🤖 AI Summary
This work addresses the challenge of automated merge conflict resolution, which is hindered by ambiguous developer intent and intricate cross-file dependencies. To overcome this, the authors propose a novel approach that synergistically integrates program analysis with large language models (LLMs). The method constructs a multi-tier code property graph (MtCPG) to precisely capture cross-file dependencies and employs graph connectivity algorithms to cluster conflicting code regions along with their contextual surroundings. These clusters are then used to generate context-aware prompts that guide the LLM toward producing accurate and coherent resolutions. This framework represents the first deep integration of program analysis and LLMs for merge conflict resolution, significantly outperforming existing baselines—such as MergeGen and WizardMerge—at character, lexical, and semantic levels, yielding solutions that closely resemble human-performed merges.
📝 Abstract
Code merging is a significant challenge, particularly in large-scale projects.

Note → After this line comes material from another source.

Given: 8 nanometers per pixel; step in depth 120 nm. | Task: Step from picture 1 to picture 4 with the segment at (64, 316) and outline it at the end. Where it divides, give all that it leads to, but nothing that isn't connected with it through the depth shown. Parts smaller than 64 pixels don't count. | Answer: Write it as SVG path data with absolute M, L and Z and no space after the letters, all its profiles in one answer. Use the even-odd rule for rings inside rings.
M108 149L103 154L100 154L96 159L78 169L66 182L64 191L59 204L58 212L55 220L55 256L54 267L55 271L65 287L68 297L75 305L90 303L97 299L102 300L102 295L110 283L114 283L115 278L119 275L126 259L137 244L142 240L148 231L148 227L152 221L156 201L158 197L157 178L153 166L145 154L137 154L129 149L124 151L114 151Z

Existing solutions, including program analysis and machine learning, show promise but face critical limitations. Program analysis lacks the ability to infer developers' intentions, relying on conservative strategies that offload unresolved conflicts for manual handling. Meanwhile, model-based approaches struggle with conflicts involving complex code dependencies due to insufficient contextual awareness. To address these gaps, we introduce Rover, a novel conflict resolution system that integrates program analysis with large language models (LLMs). To obtain context-aware prompts, we propose Multi-layer Code Property Graph (MtCPG), a new representation capturing inter-file dependencies and enabling contextual analysis for a given conflict. Using graph connectivity algorithms, Rover further clusters conflicting code and associated changes into meaningful "contexts" that guide the LLM in generating accurate resolutions. We compared Rover with standalone LLMs, machine learning baseline MergeGen, and suggestion provider tool WizardMerge with adjacent code as the contexts. Evaluation results show that Rover surpasses all of these approaches in terms of conflict resolution, achieving higher similarity to ground-truth resolutions at character, lexical, and semantic levels.